Method 1 (Look-ups) would be that the DrawComponent knows it needs to check state before drawing. It calls "GetComponentWithType(Type t)" to get the StateComponent (or more likely an IState interface), checks the state, then draws. Ditto position, rotation, etc.

Method 2 (Events) would be that the StateComponent emits a message when it changes, and any subscribers to that event get alerted. Typically the factory would wire that up, adding a DrawComponent, then setting it to have message handlers to watch StateComponent for changes.

You could also use the parent Entity as a kind of message board, holding a log of posted messages that each component checks for interesting messages. This is a slight optimization since it makes both the sender and the receiver "lazy." Each sender only posts one message (to the host) and each receiver only asks for messages when it needs them to update, and then only gets the latest message, ignoring any irrelevant in-between states.

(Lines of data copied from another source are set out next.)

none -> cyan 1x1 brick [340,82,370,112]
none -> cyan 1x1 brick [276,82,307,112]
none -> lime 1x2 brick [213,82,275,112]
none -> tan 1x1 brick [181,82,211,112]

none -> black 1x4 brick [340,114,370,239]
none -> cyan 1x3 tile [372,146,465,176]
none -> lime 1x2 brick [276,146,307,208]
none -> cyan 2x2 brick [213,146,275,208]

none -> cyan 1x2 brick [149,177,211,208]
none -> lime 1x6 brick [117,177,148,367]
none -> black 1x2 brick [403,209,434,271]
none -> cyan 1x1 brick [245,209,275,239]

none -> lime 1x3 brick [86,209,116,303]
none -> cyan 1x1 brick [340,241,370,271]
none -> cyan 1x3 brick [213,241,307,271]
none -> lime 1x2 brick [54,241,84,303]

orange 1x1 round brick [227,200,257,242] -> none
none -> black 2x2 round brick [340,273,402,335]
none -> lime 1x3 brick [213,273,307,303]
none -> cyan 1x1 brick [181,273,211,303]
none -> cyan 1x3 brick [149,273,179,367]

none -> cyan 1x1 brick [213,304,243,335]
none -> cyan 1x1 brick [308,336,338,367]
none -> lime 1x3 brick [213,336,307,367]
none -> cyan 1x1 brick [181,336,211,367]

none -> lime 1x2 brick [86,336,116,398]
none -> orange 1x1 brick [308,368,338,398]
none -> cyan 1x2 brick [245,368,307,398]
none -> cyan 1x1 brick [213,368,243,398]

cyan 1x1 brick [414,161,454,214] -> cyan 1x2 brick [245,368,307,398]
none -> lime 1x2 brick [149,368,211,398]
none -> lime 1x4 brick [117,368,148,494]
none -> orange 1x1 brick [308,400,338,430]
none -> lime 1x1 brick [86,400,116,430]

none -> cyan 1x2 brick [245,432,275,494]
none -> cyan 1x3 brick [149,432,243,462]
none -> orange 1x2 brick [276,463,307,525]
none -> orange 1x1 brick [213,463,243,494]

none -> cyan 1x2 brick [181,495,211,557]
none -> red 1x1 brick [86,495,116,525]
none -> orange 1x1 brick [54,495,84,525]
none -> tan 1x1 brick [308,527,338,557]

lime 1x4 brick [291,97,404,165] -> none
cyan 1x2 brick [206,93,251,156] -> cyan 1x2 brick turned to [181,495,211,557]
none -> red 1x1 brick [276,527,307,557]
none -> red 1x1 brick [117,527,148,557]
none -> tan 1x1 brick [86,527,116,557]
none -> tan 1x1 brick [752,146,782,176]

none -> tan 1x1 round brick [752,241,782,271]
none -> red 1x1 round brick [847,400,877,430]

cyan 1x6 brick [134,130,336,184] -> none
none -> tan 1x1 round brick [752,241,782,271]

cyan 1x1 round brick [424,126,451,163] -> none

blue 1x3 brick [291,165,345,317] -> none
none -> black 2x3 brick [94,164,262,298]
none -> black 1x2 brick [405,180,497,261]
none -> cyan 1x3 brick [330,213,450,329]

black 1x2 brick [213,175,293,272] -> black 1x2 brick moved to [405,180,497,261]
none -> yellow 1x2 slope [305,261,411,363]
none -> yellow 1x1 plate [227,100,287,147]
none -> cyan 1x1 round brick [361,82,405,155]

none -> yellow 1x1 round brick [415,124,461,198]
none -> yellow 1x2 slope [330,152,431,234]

Method 3 (Reference) is an optimization of method 1. Instead of asking for a reference to the component, it just has one already. Either the factory gave it one, or it stored the reference after it asked for it the first time.

You'll note that each method has complexities and problems that would have to be worked around. If you stick with OOP though, I would say that's just part of what you have to pay for flexibility though. I was very confused about the whole thing until I realized that the Factory pattern is essential because the factory is the only thing that actually knows how to hook it all up in the first place.

I think I've mostly come into agreement with Gerold Meisinger though, and have been looking into F# as an alternative. Because I think a post he made on StackOverflow is very accurate: the more componentized I've tried to make the design, the smaller and more function-like each component becomes until I've just got a messy bag of states and chained functions trying to pass the states around.

But that is to say that there's a spectrum: at present you've only got 1 entity containing some state and one component. I'd probably opt to have the drawable component receive packets of "DrawableInfo" through events. But just keep an eye on the complexity or pretty soon you too will be wondering if switching to a functional language might not be better.